Events & exhibitions
event • Radcliffe Day

Radcliffe Day 2020

  • Friday, May 29, 2020
    12:30 PM ET
  • Online on Zoom
Radcliffe Day 2020

In celebration of Radcliffe Day 2020 and the 20th anniversary of the founding of the Radcliffe Institute for Advanced Study, please join us for a conversation between Tomiko Brown-Nagin, current Institute dean, and Drew Gilpin Faust, Radcliffe’s founding dean and president emerita of Harvard University.

In August 2000, the late Mary Maples Dunn, then acting dean of the Radcliffe Institute for Advanced Study, wrote a thoughtful letter to Neil L. Rudenstine, then president of Harvard University, thanking him for the “most unusual opportunity” of overseeing the transition of Radcliffe College into the newly formed Institute. Some 20 years later, Drew Gilpin Faust, Dunn’s successor, will join Dean Tomiko Brown-Nagin to mark this important milestone in Radcliffe’s history by reflecting on the Institute’s founding and growth, its current strategic direction, and the critical role of an engaged, interdisciplinary institute for advanced study in our University and our world.

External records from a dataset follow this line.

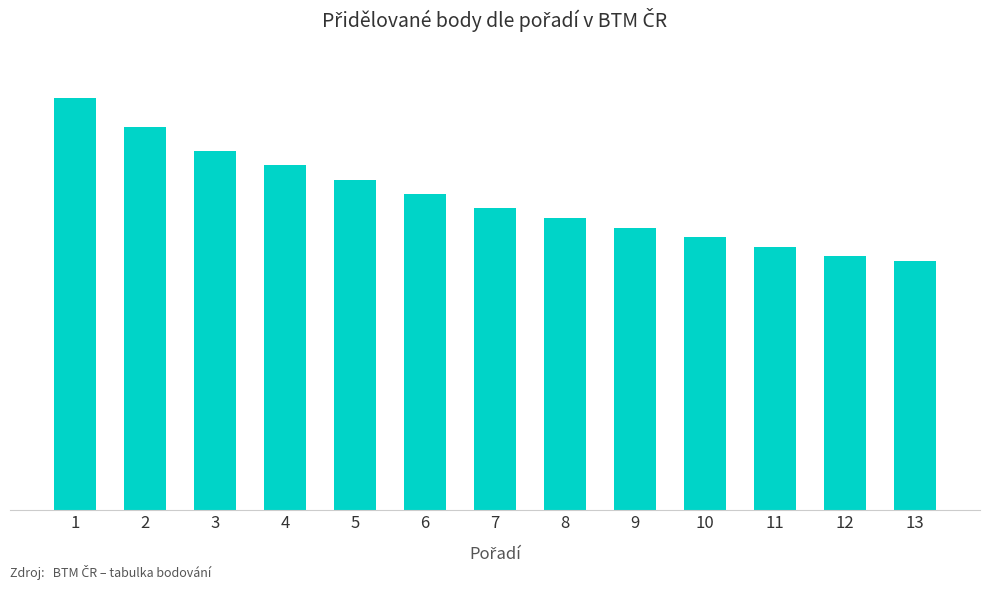

Reading left to right, transcribe all the data shown in this chart.

1=860	2=800	3=750	4=720	5=690	6=660	7=630	8=610	9=590	10=570	11=550	12=530	13=520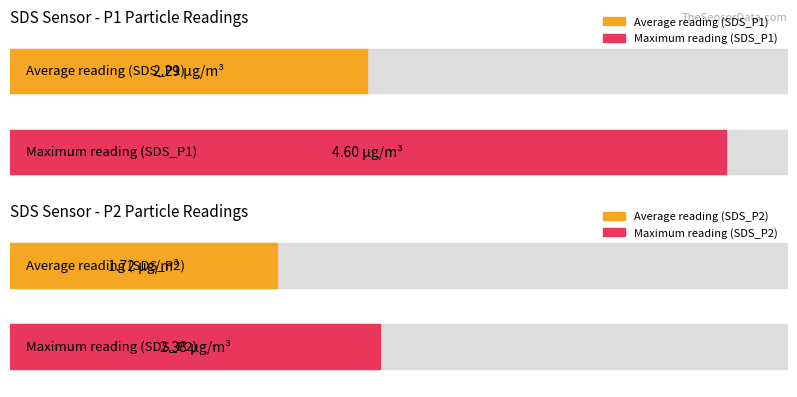

Which series has the largest range (max minus min)?

SDS_P1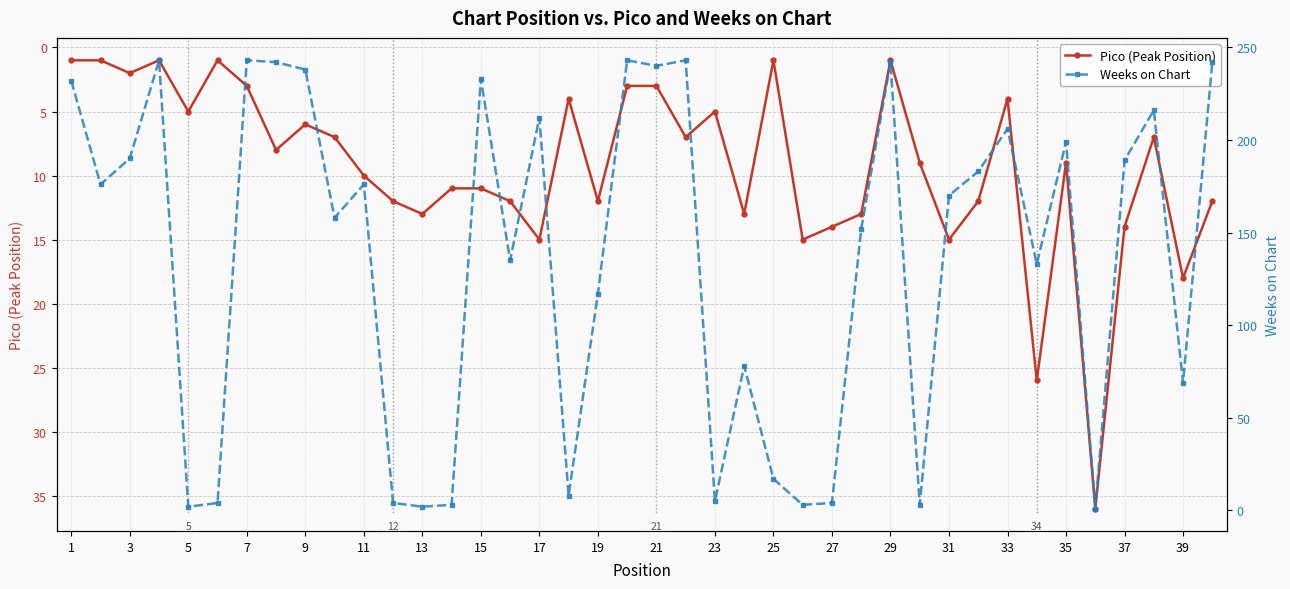

What is the average value of the Pico (Peak Position) series?

9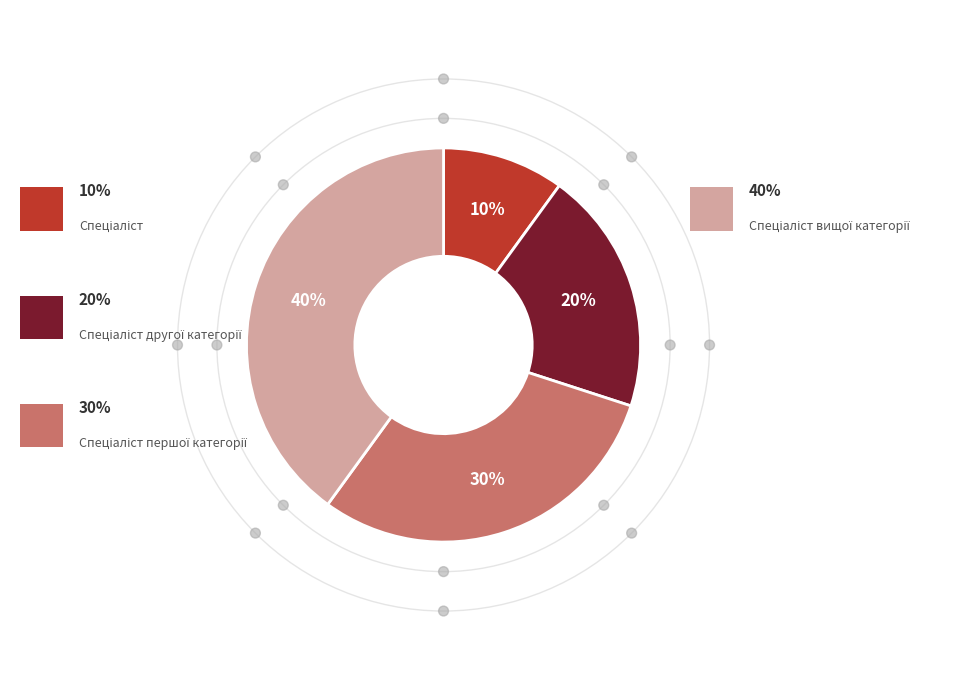

Is there any slice that represents more than half of the pie?

No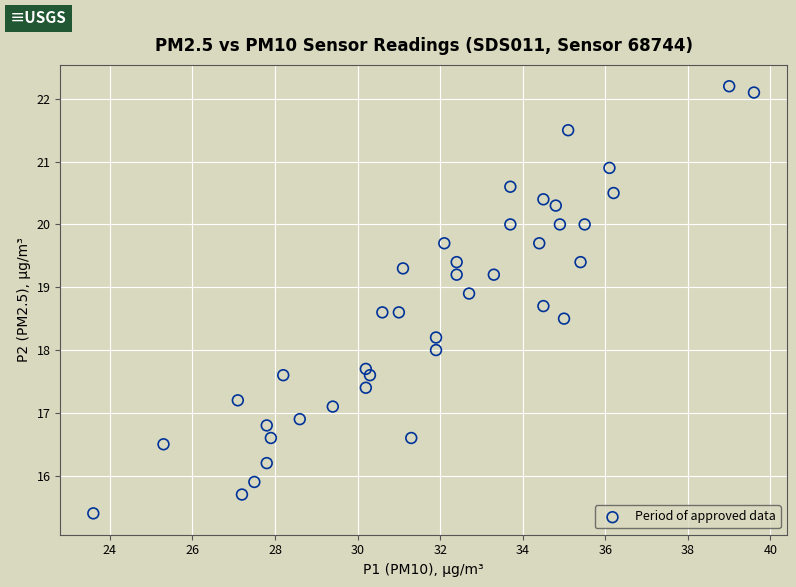

What is the range of Y values (max minus min)?

6.8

Program runs 12:30–1:30 pm ET.

#radday20

Biographies

Tomiko Brown-Nagin

Tomiko Brown-Nagin, a legal historian and an expert in constitutional law and education law and policy, is the dean of the Radcliffe Institute for Advanced Study, the Daniel P.S. Paul Professor of Constitutional Law at Harvard Law School, and a professor of history in the Harvard Faculty of Arts and Sciences. Her book Courage to Dissent: Atlanta and the Long History of the Civil Rights Movement (Oxford University Press, 2011) won six awards, including the Bancroft Prize. Brown-Nagin has previously served as faculty director of Harvard Law School’s Charles Hamilton Houston Institute and as codirector of Harvard Law School’s law and history program.

Drew Gilpin Faust

Drew Gilpin Faust is president emerita of Harvard—the first woman to hold that role—and the Arthur Kingsley Porter University Professor. She was the founding dean of the Radcliffe Institute. Before coming to Harvard, she was the Annenberg Professor of History at the University of Pennsylvania. She is the author of six books, including This Republic of Suffering: Death and the American Civil War (Knopf, 2008), named one of “The 10 Best Books of 2008” by the New York Times.